Electronic design files
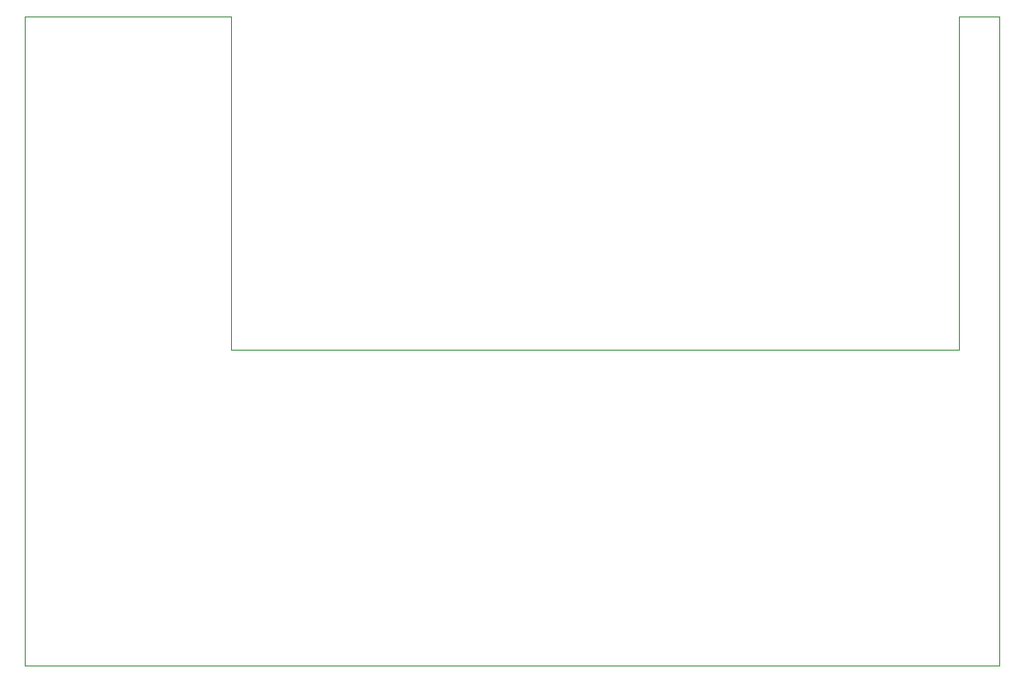
<source format=gm1>
G04 Layer_Color=16711935*
%FSLAX25Y25*%
%MOIN*%
G70*
G01*
G75*
%ADD27C,0.00394*%
D27*
X200000Y443720D02*
X275000D01*
X539500D02*
X554331D01*
Y207500D02*
Y443720D01*
X539500Y322220D02*
Y443720D01*
X275000Y322220D02*
Y443720D01*
Y322220D02*
X539500D01*
X200000Y207500D02*
Y443720D01*
Y207500D02*
X554331D01*
M02*

</source>
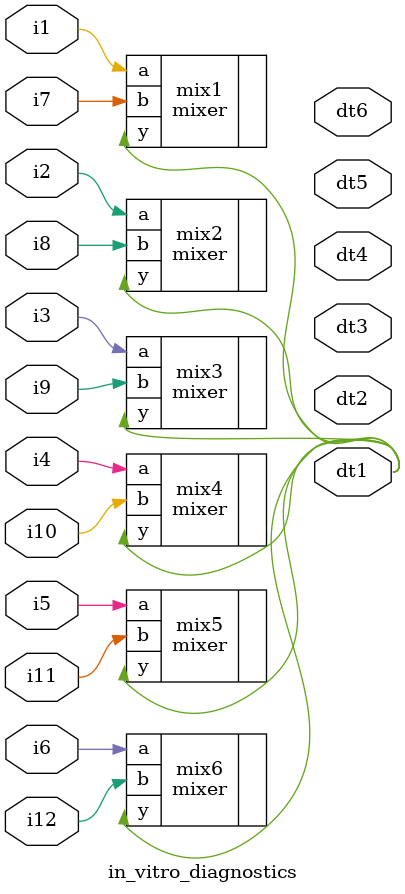
<source format=v>
module in_vitro_diagnostics (input i1, i2, i3, i4, i5, i6, i7, i8, i9, i10, i11, i12, output dt1, dt2, dt3, dt4, dt5, dt6);
  mixer mix1(.a(i1), .b(i7), .y(dt1));
  mixer mix2(.a(i2), .b(i8), .y(dt1));
  mixer mix3(.a(i3), .b(i9), .y(dt1));
  mixer mix4(.a(i4), .b(i10), .y(dt1));
  mixer mix5(.a(i5), .b(i11), .y(dt1));
  mixer mix6(.a(i6), .b(i12), .y(dt1));
endmodule

</source>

EXERCISE →
Please print the data above in its entirety, exactly, but without any picture.

ANSWER TO THIS EXERCISE →
<source format=gm1>
G04 Layer_Color=16711935*
%FSLAX25Y25*%
%MOIN*%
G70*
G01*
G75*
%ADD27C,0.00394*%
D27*
X200000Y443720D02*
X275000D01*
X539500D02*
X554331D01*
Y207500D02*
Y443720D01*
X539500Y322220D02*
Y443720D01*
X275000Y322220D02*
Y443720D01*
Y322220D02*
X539500D01*
X200000Y207500D02*
Y443720D01*
Y207500D02*
X554331D01*
M02*

</source>
<source format=v>
module in_vitro_diagnostics (input i1, i2, i3, i4, i5, i6, i7, i8, i9, i10, i11, i12, output dt1, dt2, dt3, dt4, dt5, dt6);
  mixer mix1(.a(i1), .b(i7), .y(dt1));
  mixer mix2(.a(i2), .b(i8), .y(dt1));
  mixer mix3(.a(i3), .b(i9), .y(dt1));
  mixer mix4(.a(i4), .b(i10), .y(dt1));
  mixer mix5(.a(i5), .b(i11), .y(dt1));
  mixer mix6(.a(i6), .b(i12), .y(dt1));
endmodule

</source>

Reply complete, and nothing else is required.